Another perennial tourist, Markus, a German sound technician, took a shine to the two drummers and especially the young Joshua. He saw his stringless guitar which Joshua sometimes used as a percussion instrument and offered to have it strung. Markus thought it was a salvageable old Spanish guitar. When he showed Joshua the refurbished instrument and played a few licks for him, Joshua had an epiphany and couldn’t wait for Markus to teach him the fundamentals of guitar playing. Again, the young island lad displayed a natural talent for the instrument and he soon spent all his time strumming instead of drumming. Zola was not too happy about it but he had to support his protégé’s passion and before too long the two of them became a duo who played gigs all over the small island, making a bit of money and many free drinks in return. Of course, the two always played a mesmerizing drum solo halfway through their set of reggae and calypso music. There was only one more thing missing in this constellation. 

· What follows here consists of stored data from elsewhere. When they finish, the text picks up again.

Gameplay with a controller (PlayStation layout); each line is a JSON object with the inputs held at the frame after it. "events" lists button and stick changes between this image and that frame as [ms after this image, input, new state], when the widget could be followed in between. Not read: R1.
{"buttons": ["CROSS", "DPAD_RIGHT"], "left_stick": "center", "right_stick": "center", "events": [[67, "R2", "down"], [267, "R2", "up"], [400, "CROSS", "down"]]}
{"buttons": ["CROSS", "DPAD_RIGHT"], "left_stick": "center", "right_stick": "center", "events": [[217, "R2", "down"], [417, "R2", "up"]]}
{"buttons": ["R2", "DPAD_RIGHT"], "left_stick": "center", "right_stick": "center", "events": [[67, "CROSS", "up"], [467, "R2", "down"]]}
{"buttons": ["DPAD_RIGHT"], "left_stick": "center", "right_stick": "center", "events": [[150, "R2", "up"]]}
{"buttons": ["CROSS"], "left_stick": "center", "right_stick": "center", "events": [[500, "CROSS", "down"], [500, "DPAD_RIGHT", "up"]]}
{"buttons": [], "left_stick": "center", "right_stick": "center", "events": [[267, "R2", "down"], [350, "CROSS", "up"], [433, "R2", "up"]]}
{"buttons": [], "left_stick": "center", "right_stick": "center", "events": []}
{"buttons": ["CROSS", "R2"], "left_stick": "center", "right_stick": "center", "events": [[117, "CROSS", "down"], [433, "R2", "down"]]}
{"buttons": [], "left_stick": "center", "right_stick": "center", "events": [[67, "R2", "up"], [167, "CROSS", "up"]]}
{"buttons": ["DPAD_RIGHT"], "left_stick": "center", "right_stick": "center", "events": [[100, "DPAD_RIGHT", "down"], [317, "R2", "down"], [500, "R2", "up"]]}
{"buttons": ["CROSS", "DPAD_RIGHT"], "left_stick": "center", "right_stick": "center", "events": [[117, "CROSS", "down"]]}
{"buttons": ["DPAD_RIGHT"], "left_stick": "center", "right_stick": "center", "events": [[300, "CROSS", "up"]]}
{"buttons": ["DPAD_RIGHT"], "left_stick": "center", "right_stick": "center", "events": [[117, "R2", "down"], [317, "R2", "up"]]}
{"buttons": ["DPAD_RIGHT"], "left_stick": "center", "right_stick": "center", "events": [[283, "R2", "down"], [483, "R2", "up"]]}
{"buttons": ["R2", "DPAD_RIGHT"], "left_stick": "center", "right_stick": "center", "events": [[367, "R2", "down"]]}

Shandelle’s mother was a soprano in the church choir and taught her daughter early on how to sing along with her. Shandelle knew all the gospel songs and hymns by the time she was a teenager. When she heard Zola and Joshua play at the local church picnic on a spring Sunday afternoon, she was smitten not just with the young man but by the rhythmic music of the duo. ‘I know many songs,’ she said shyly to Joshua during a break when she saw him getting some food at one of the stands. ‘

‘Oh yeah, and you can sing too?’ Joshua said with a grin.

‘I can sing with you if you like. I know reggae music.’

‘Ok, you’re on. You know Redemption song?’

‘Everybody know that song, mon.’

‘Let’s do it.’

When Shandelle sang a slow burning version of the iconic song, with Zola and Joshua accompanying her, the crowd gathered around and stopped what they were doing, caught up in the magic of the moment. That afternoon the three musicians formed the trio and called themselves. ‘Dreamcatchers’. Gina and Markus decided that this was the time to present the trio to the outside world. Markus recorded two songs with a mic and his computer and went to the mainland, i.e. the big island and played the two songs along with some photos of the trio to several resorts and clubs. In no time he had a few gigs in his back pocket and that’s how the ‘Dreamcatchers’ started their meteoric rise to the top, making the jump from the small Caribbean Island to Brooklyn, where they played in front of the vast diaspora of islanders.  

We had a chance to see ‘Dreamcatcher’ last week, for a Valentine’s dance at the Mermaid, the island’s best hotel right on the beach. It was a surprise appearance, not scheduled or advertised but because all three were home for Carnival and some of the island’s other musicians played backup for the open mic. The guests arrived late, most of them jcb’s (just come back’s referring to locals who live and work off island, mostly in the US, Canada and England) They were all dressed in their fineries:  sequins, jewelry and sculpted hair and glitzy long nails for the women and the men wore long pants, flowing shirts and shiny shoes. It felt like New Year’s Eve and the party went on until 3AM. 

Gina and Markus were there as well, proud as peacocks of their progeny. When Zola, Joshua and Shandelle dedicated their ‘Island song’ to them, everybody rose and clapped and hollered, celebrating not just the two of them or the band but the fact that this symbiosis of locals and visitors, this fusion of local talent and foreign entrepreneurship brought about this very special achievement and success. We left shortly after we saw Gina dance with Joshua while Shandelle twirled a terrified Markus across the dance floor.